__What is being asked__
Rewrite the paragraph in the post below that begins "Note that I'm letting CString" as a short bulleted list, keeping its main facts.

Hello, How are you knowing how many bytes are to be read? I've seen most people throw some random and huge number at it. You might want to try IOCtl with FIONREAD this if you aren't doing it already there:
DWORD dwHowMuch = 0;
IOCtl(FIONREAD, &dwHowMuch); //After this call, dwHowMuch will tell you how many bytes should be read with the Receive call.
Receive(m_szBuffer.GetBuffer(dwHowMuch), /*other params*/);
szBuffer.ReleaseBuffer(-1);
//Now, szBuffer has the data received from the socket.
Note that I'm letting CString do the gruesome stuff of memory allocation and deallocation for me (because CString already has a GetBuffer() method, and I can exploit that here). I'm not proposing this as an excellent solution, but it works and you will be free of any hand-crafted memory management that you might want to implement. I, for once, believe that CString will manage the memory much better than we do (OK, we can write something better, but what the heck... OOP is about reusability and what GetBuffer() has to offer has been good enough for me). Also note that passing a number to CString::GetBuffer() will dynamically 'adjust' the string buffer to hold at least "that much" bytes that was passed to it (mind you this does not include the terminating zero character, but here, we aren't dealing with a string anyways). This will ensure you won't run out of memory and if the previously allocated memory was good enough to hold the data to be currently received, no harm is done! I assumed that you're using MFC, but if you are not, I see your query is already answered. Also, note that you don't 'need' MFC as such if you want to just use CString.

__Data shown__
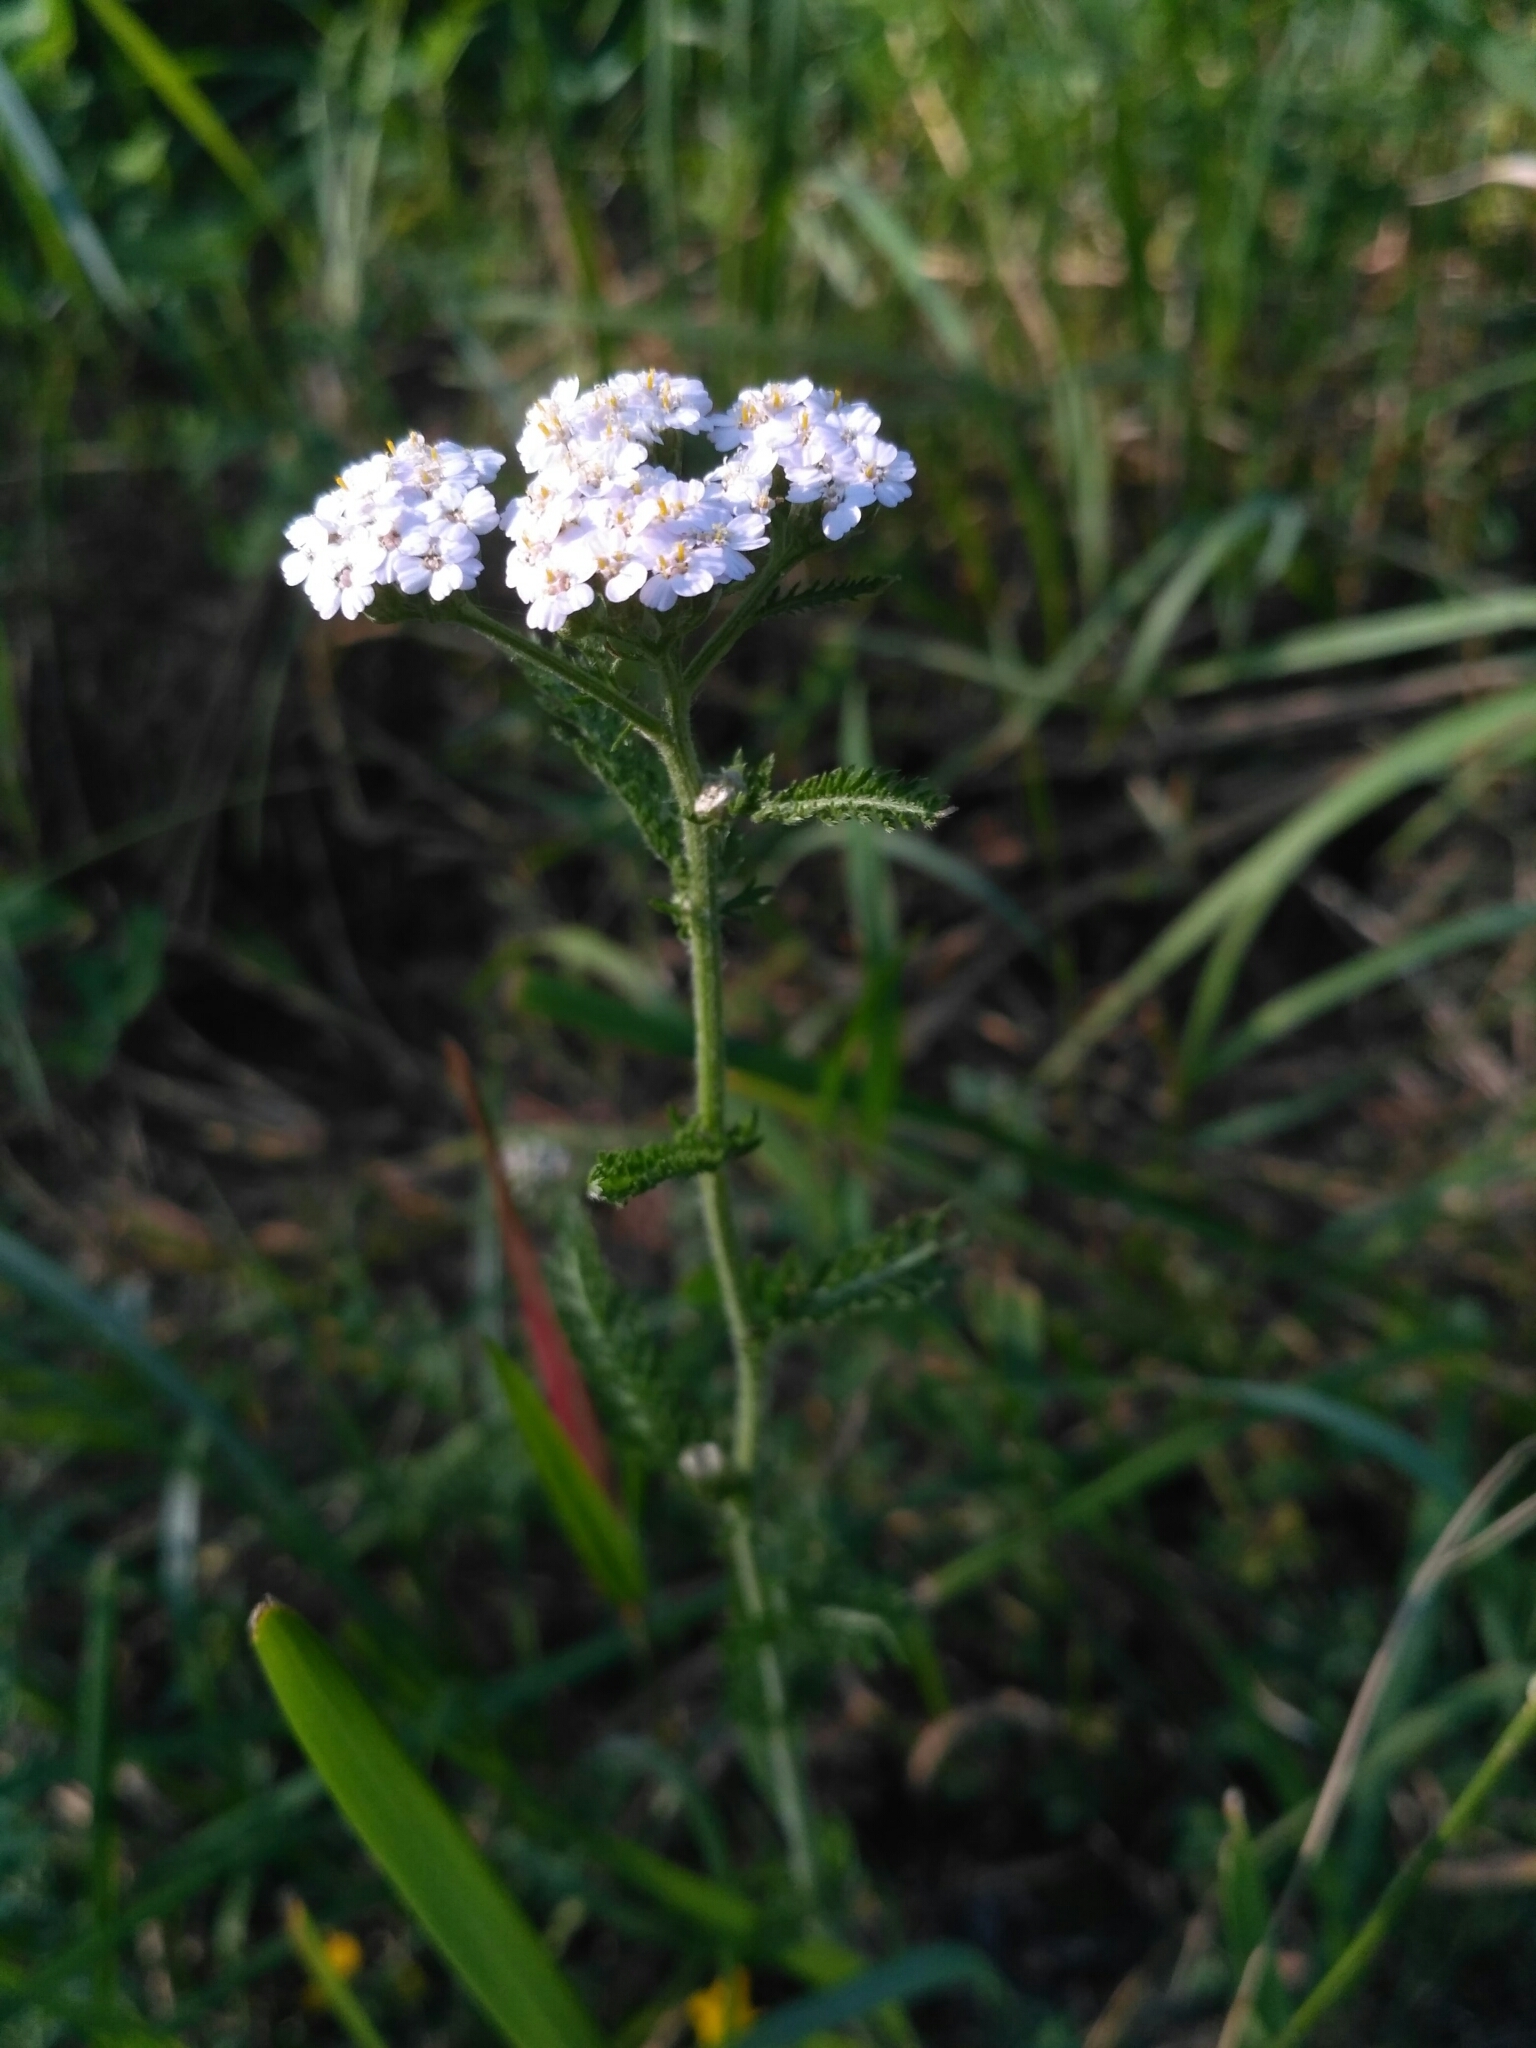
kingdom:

__Answer section__
- CString handles memory allocation and deallocation through its GetBuffer() method, so no hand-crafted memory management is needed.
- It is not offered as an excellent solution, but it works. OOP favors reuse, and GetBuffer() has been good enough.
- Passing a number to CString::GetBuffer() adjusts the buffer to hold at least that many bytes. This excludes the terminating zero, which doesn't matter because the data isn't a string.
- This ensures memory won't run out. If the existing buffer is already large enough, no harm is done.
- The approach assumes MFC. Without MFC, the query is already answered. CString can also be used without needing MFC as such.